* **WHAT IS NEEDED**: Your answer must consist of exactly the lines below, starting with the line with "right shoulder: (674, 303, -13)" and going on through the line with "left wrist: (787, 225, -1)", and nothing else.

* **Stored items**:
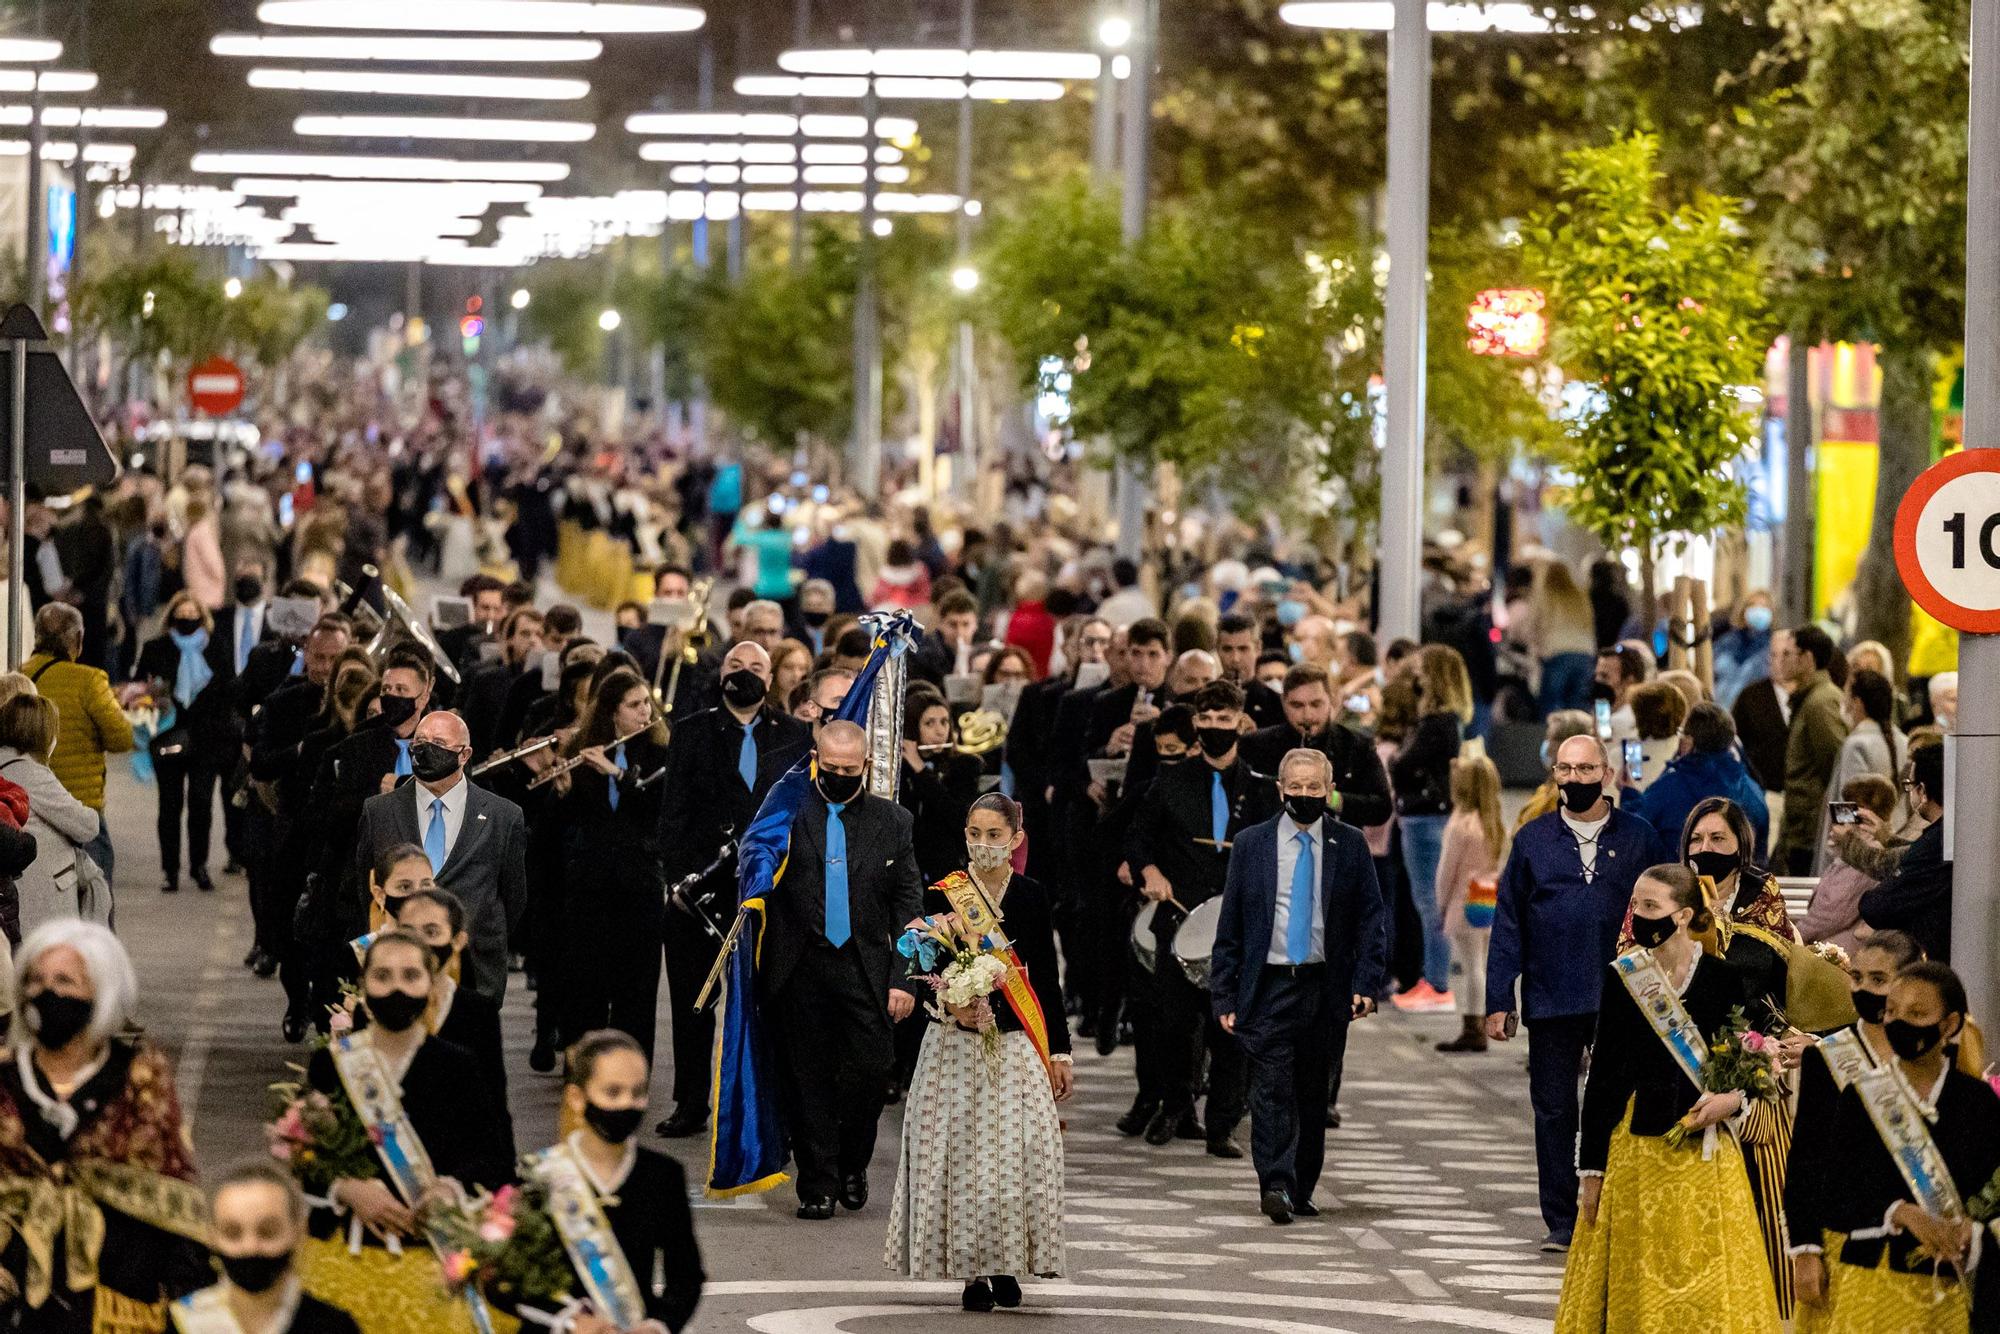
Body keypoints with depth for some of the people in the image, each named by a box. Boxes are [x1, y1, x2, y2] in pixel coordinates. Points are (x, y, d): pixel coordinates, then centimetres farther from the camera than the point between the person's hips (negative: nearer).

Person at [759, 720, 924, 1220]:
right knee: (809, 1079, 3)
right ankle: (817, 1184, 12)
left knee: (871, 1071, -5)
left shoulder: (892, 820, 8)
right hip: (801, 968, -1)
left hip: (865, 968, 1)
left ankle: (853, 1165, 19)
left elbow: (909, 904, 7)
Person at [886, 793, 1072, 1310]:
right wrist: (951, 1002, -22)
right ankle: (971, 1270, 3)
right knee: (959, 1151, -3)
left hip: (1016, 1044, 1)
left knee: (1017, 1150, -5)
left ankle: (1005, 1264, 7)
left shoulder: (1033, 899, 4)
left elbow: (1047, 980, 8)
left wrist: (1060, 1052, 7)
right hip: (955, 1042, -1)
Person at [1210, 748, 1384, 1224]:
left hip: (1326, 988, 1)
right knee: (1272, 1090, -12)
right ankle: (1274, 1186, -19)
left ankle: (1301, 1193, 15)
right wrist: (1224, 996, 0)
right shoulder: (1251, 844, 4)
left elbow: (1371, 919, 6)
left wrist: (1366, 983, -6)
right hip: (1268, 985, -1)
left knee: (1314, 1095, 7)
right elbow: (1229, 925, 5)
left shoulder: (1350, 845, 5)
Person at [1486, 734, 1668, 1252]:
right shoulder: (1533, 839, 7)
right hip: (1550, 1001, 1)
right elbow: (1508, 923, 7)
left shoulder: (1638, 836, 5)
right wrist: (1499, 1001, 1)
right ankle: (1561, 1222, 11)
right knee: (1554, 1111, 4)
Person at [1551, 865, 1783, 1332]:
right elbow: (1601, 1078, 3)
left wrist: (1735, 1099, -16)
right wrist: (1591, 1169, 1)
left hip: (1707, 1149, -1)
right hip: (1638, 1150, 1)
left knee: (1713, 1280, 1)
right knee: (1639, 1282, 5)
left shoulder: (1722, 978, -3)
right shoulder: (1621, 978, 0)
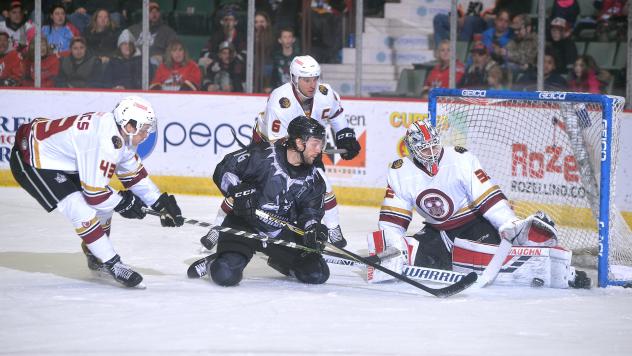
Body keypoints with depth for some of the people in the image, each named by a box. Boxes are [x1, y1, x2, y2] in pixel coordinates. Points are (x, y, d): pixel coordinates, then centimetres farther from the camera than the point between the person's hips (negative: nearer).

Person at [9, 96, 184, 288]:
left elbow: (134, 174, 12)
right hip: (32, 161, -10)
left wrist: (161, 203, 7)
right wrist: (122, 202, -9)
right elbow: (95, 191, -26)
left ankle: (95, 257, 30)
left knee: (103, 205, 11)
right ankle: (112, 265, -9)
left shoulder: (123, 135, -2)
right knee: (82, 211, -19)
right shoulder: (105, 142, -32)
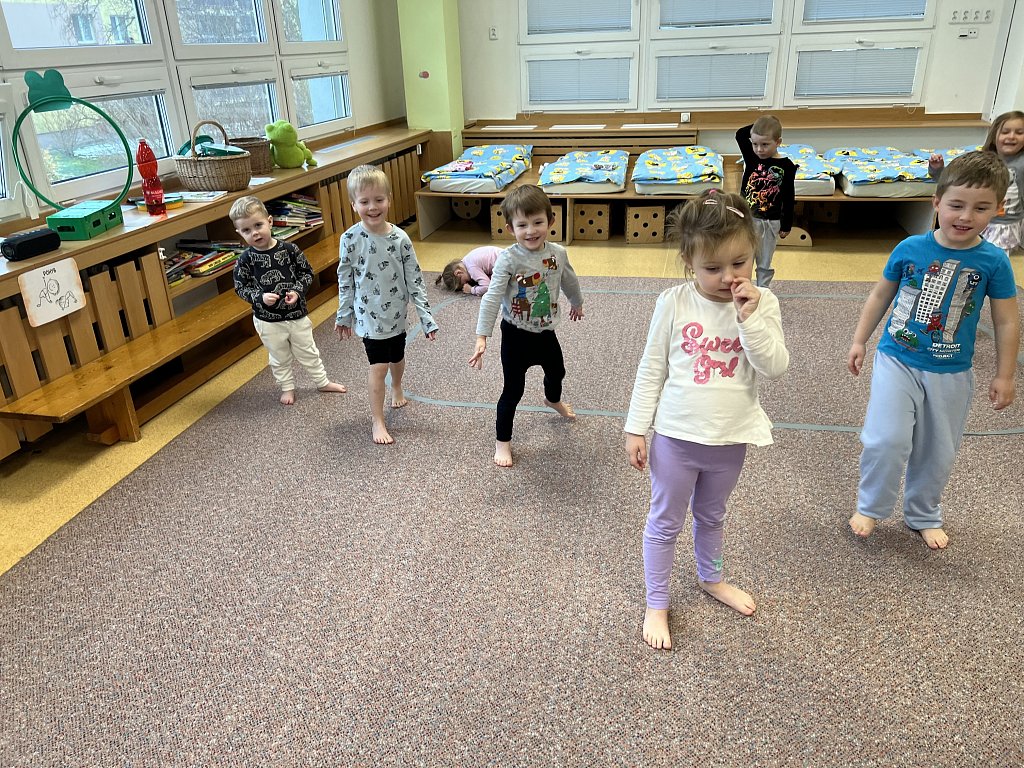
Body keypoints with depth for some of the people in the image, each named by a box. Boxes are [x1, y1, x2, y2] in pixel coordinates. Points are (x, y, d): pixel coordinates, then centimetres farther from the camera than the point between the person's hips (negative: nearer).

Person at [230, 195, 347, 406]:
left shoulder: (290, 249, -11)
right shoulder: (245, 260, -11)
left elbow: (307, 273, -2)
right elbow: (240, 287, -4)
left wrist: (297, 291, -17)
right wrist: (260, 297, -21)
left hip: (297, 313, 0)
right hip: (267, 320, 0)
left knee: (308, 352, 17)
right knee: (279, 358, 18)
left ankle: (322, 382, 35)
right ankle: (287, 387, 38)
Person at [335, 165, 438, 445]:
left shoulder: (400, 239, -12)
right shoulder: (350, 239, -13)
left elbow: (414, 279, -8)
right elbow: (345, 280, -2)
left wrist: (426, 317, -10)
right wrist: (344, 315, 4)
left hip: (396, 313, 2)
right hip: (369, 315, -2)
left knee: (397, 358, 21)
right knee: (379, 367, -5)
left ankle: (396, 390, 53)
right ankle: (377, 422, 11)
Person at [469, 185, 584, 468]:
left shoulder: (558, 254, -9)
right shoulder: (508, 259, -24)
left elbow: (569, 282, 11)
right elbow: (492, 298, -27)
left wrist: (577, 303, 30)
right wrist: (482, 336, -34)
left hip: (546, 331, 6)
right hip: (516, 335, -5)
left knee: (556, 371, 30)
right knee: (513, 390, 2)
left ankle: (553, 400, 65)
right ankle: (502, 441, 21)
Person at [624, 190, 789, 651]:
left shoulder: (762, 304, -9)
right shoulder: (674, 303, -13)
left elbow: (775, 368, -17)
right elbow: (652, 369, -6)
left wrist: (749, 318, -27)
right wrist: (636, 428, -4)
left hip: (730, 440, 2)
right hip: (676, 437, -2)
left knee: (712, 516, 26)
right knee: (665, 522, 12)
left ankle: (711, 578, 51)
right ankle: (657, 605, 30)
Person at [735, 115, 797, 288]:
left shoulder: (786, 166, -9)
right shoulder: (751, 157, -4)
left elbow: (789, 198, -3)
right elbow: (740, 134, -5)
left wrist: (787, 225, -1)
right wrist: (760, 124, -9)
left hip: (770, 222, -1)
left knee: (764, 263, 12)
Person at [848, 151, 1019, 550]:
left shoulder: (993, 261, -9)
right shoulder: (909, 249, -9)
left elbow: (1006, 322, -1)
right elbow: (880, 295, 5)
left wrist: (1004, 376, 1)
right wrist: (859, 342, 8)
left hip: (950, 375, 1)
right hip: (896, 361, -1)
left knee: (937, 453, 14)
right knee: (886, 441, -11)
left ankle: (923, 515, 37)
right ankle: (870, 507, 14)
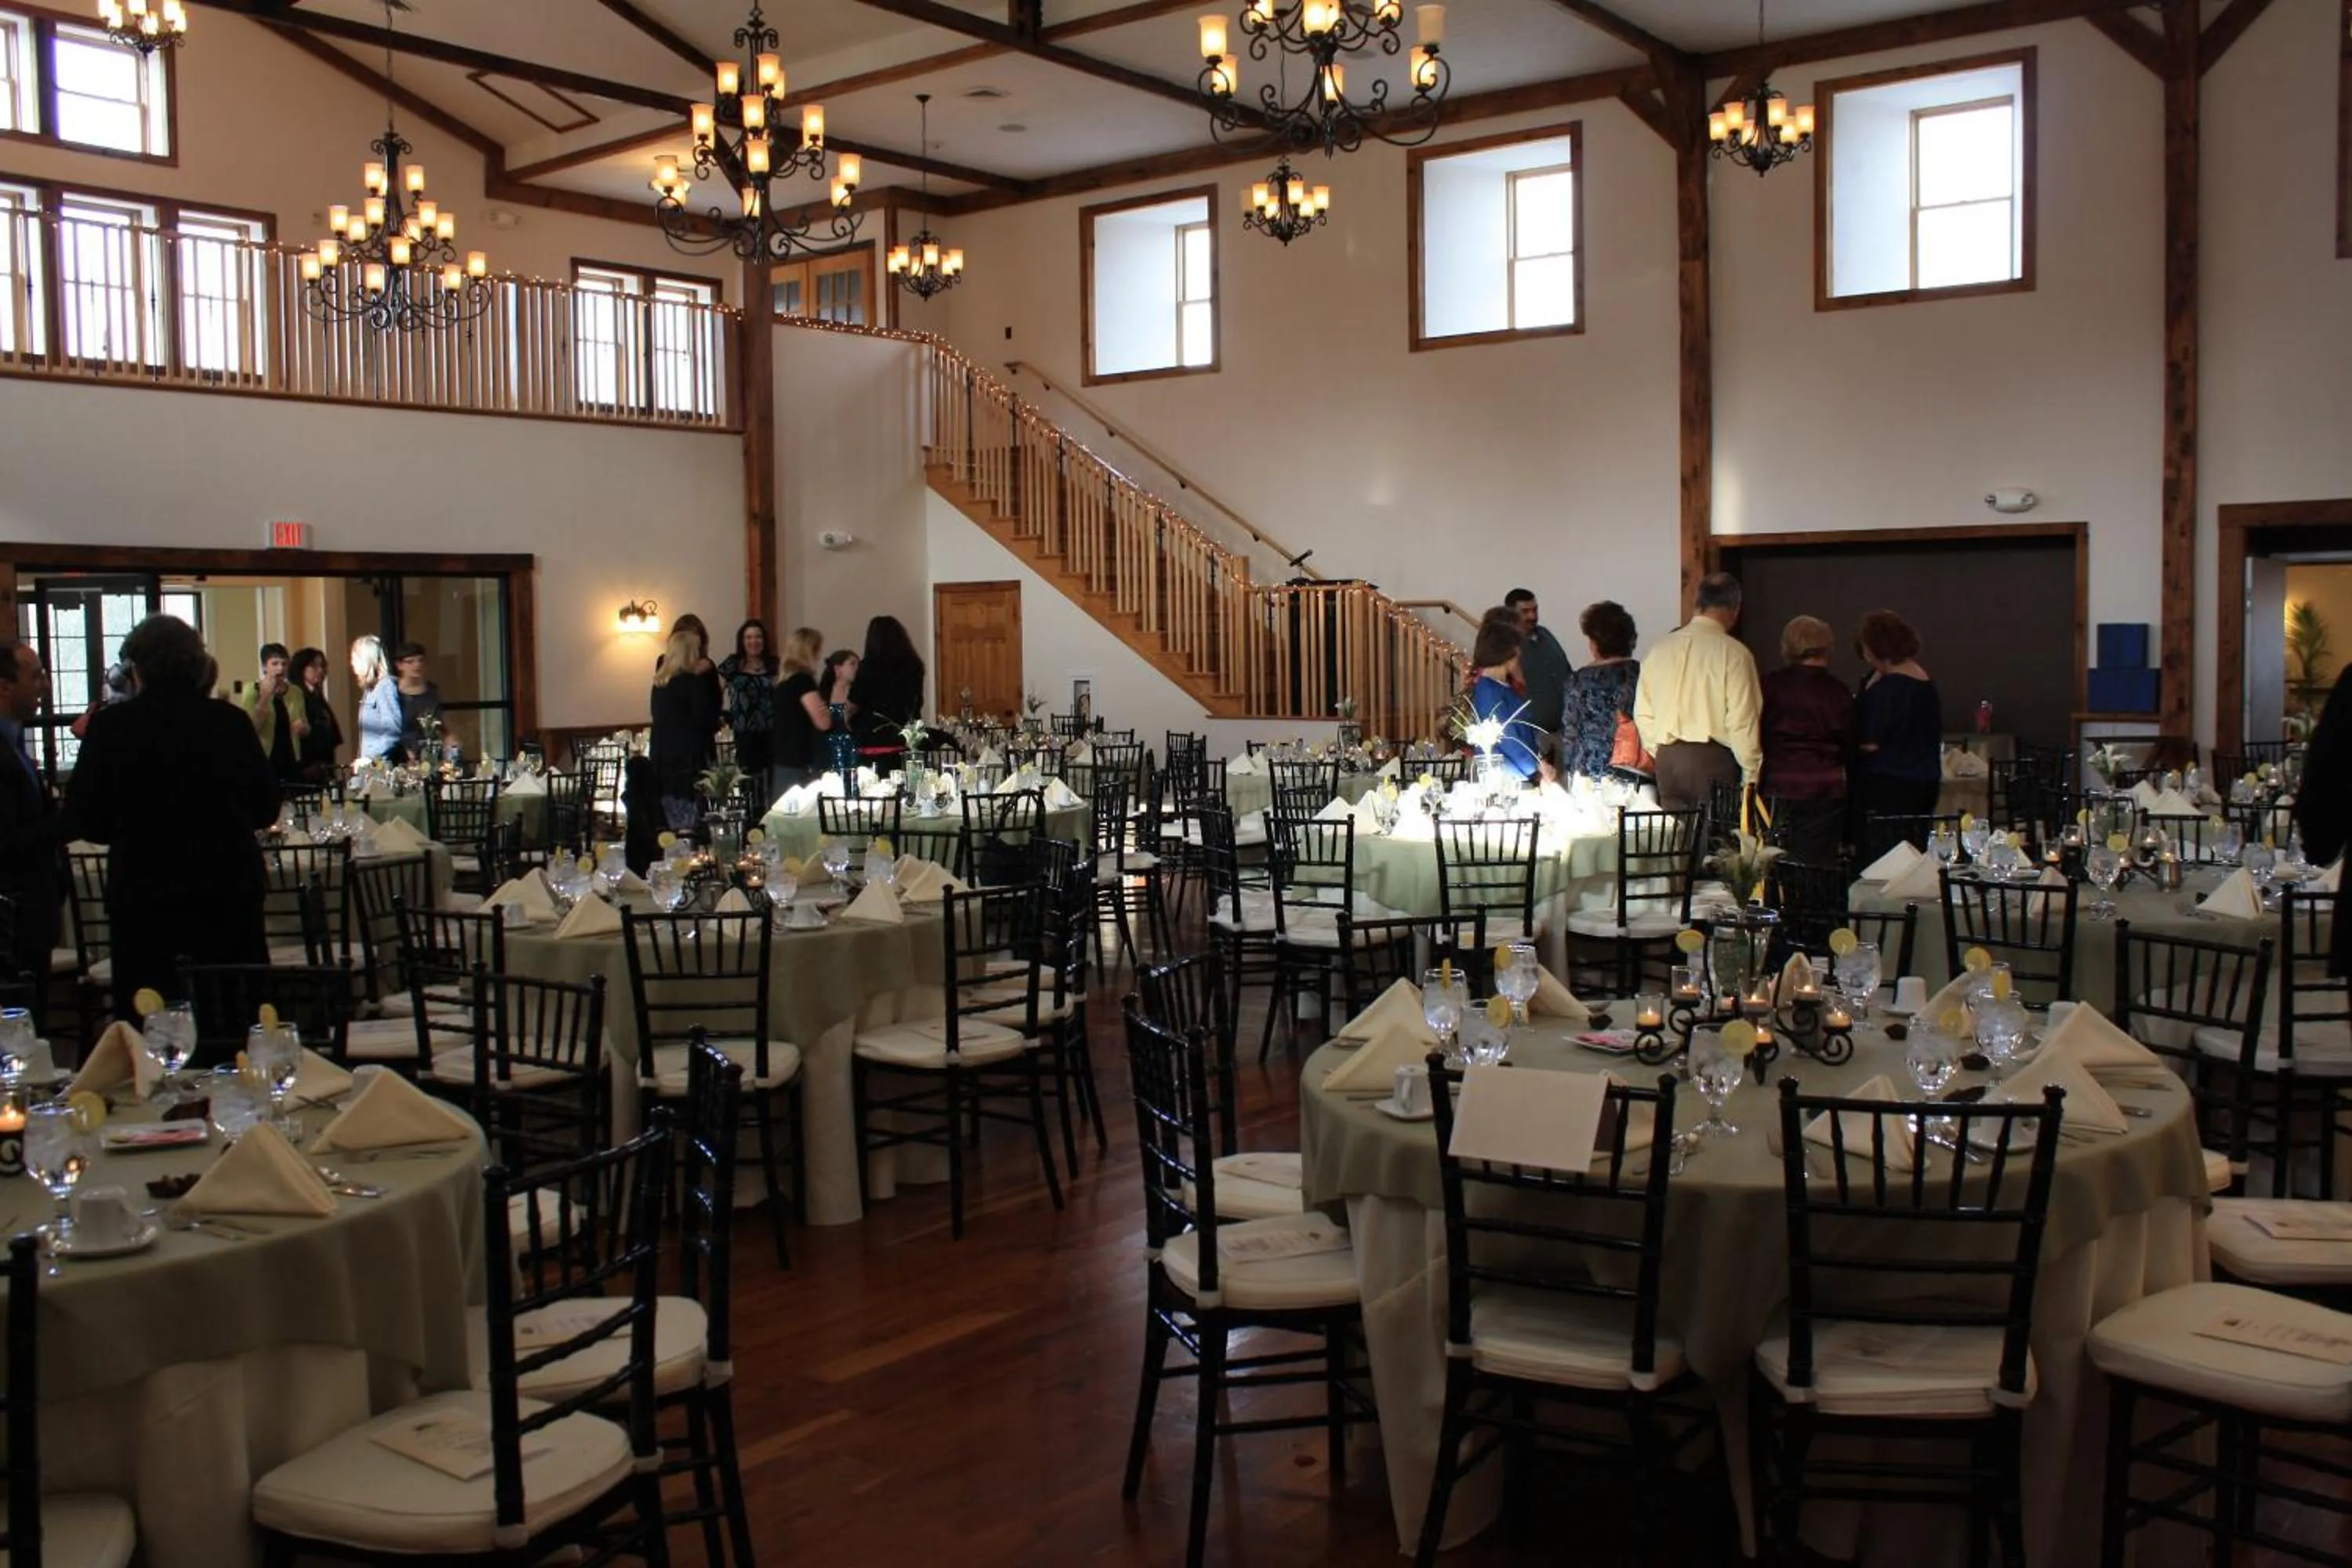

* **SOLVED EXERCISE**:
right shoulder: (674, 303, -13)
left elbow: (775, 368, -17)
right elbow: (652, 369, -6)
left wrist: (749, 318, -27)
right wrist: (636, 428, -4)
left hip: (730, 440, 2)
right hip: (676, 437, -2)
left knee: (712, 516, 26)
right knee: (665, 522, 12)
left ankle: (711, 578, 51)
right ankle: (657, 605, 30)
Person at [735, 115, 797, 288]:
left shoulder: (786, 166, -9)
right shoulder: (751, 157, -4)
left elbow: (789, 198, -3)
right elbow: (740, 134, -5)
left wrist: (787, 225, -1)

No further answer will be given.